THE NIGHT OF THE LION

"_And that a reply be received before midnight._"

_British Ultimatum_.

Their Day was at twelve of the night, When the graves give up their dead.

And still, from the City, no light Yellows the clouds overhead.

Where the Admiral stands there's a star, But his column is lost in the gloom; For the brazen doors are ajar, And the Lion awakes, and the doom.

_He is not of a chosen race.

His strength is the strength of the skies, In whose glory all nations have place, In whose downfall Liberty dies.

He is mighty, but he is just.

He shall live to the end of years.

He shall bring the proud to the dust.

He shall raise the weak to the spheres._

It is night on the world's great mart, But the brooding hush is awake With the march of a steady heart That calls like the drum of Drake, _Come!_ And a muttering deep As the pulse of the distant guns, Or the thunder before the leap Thro' the rolling thoroughfare runs.

And the wounded men go by Like thoughts in the Lion's brain.

And the clouds lift on high Like the slow waves of his mane And the narrowing lids conceal The furnaces of his eyes.

Their gold is gone out.
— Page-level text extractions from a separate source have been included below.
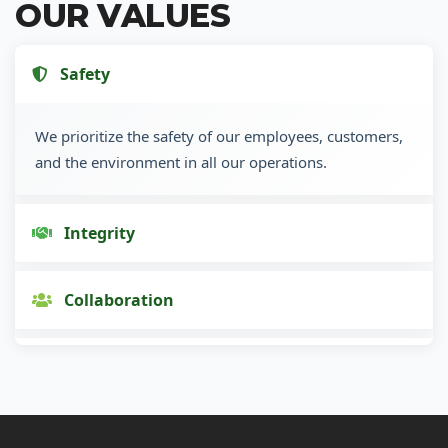
OUR VALUES
Safety
We prioritize the safety of our employees, customers,
and the environment in all our operations.
Integrity
Collaboration
Innovation
Customer Focus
They reveal Only two search-lights of steel Steadily sweeping the skies.

And we hoped he had peace in his lair Where the bones of old tyrannies lay, And the skulls that his cubs have stripped bare, The old skulls they still toss in their play.

But the tyrants are risen again, And the last light dies from their path; For the midnight of his mane Lifts to the stars with his wrath.
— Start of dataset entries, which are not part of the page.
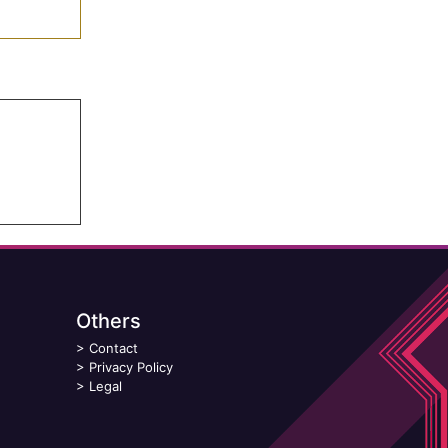
Others
>
Contact
>
Privacy Policy
>
Legal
From the East to the West he is crouching.

He snuffs at the North-East wind.

His breast upon Britain is couching.

His haunches quiver on Ind.

It is night, black night, where he lies; But a kingdom and a fleet Shall burn in his terrible eyes When he leaps, and the darkness dies With the War-G.o.ds under his feet.

_Till the day when a little child, Shall lay but a hand on his mane, And his eyes grow golden and mild And he stands in the heavens again; Till the day of the seventh seal, Which the Lion alone shall rend, When the stars from their courses reel, His Freedom shall not end._

THE WAR WIDOW

I.

Black-veiled, black-gowned, she rides in bus and train, With eyes that fill too listlessly for tears.

Her waxen hands clasp and unclasp again.

_Good News_, they cry. She neither sees nor hears.

Good News, perhaps, may crown some far-off king.

Good News may peal the glory of the state-- Good News may cause the courts of heaven to ring.

She sees a hand waved at a garden gate.

For her dull ears are tuned to other themes; And her dim eyes can never see aright.

She glides--a ghost--through all her April dreams, To meet his eyes at dawn, his lips at night.

Wraiths of a truth that others never knew; And yet--for her--the only truth that's true.

II.

_Good News! Good News!_ There is no way but this.

Out of the night a star begins to rise.

I know not where my soul's deep Master is; Nor can I hear those angels in the skies;

Nor follow him, as childhood used of old, By radiant seas, in those time-hallowed tales.

Only, at times, implacable and cold, From this blind gloom, stand out the iron nails.

Yet, at this world's heart stands the Eternal Cross, The ultimate frame of moon and star and sun, Where Love with out-stretched arms, in utter loss, Points East and West and makes the whole world one.

_Good News! Good News!_ There is no hope, no way, No truth, no life, but leads through Christmas Day.

THE BELL

The Temple Bell was out of tune, That once out-melodied sun and moon.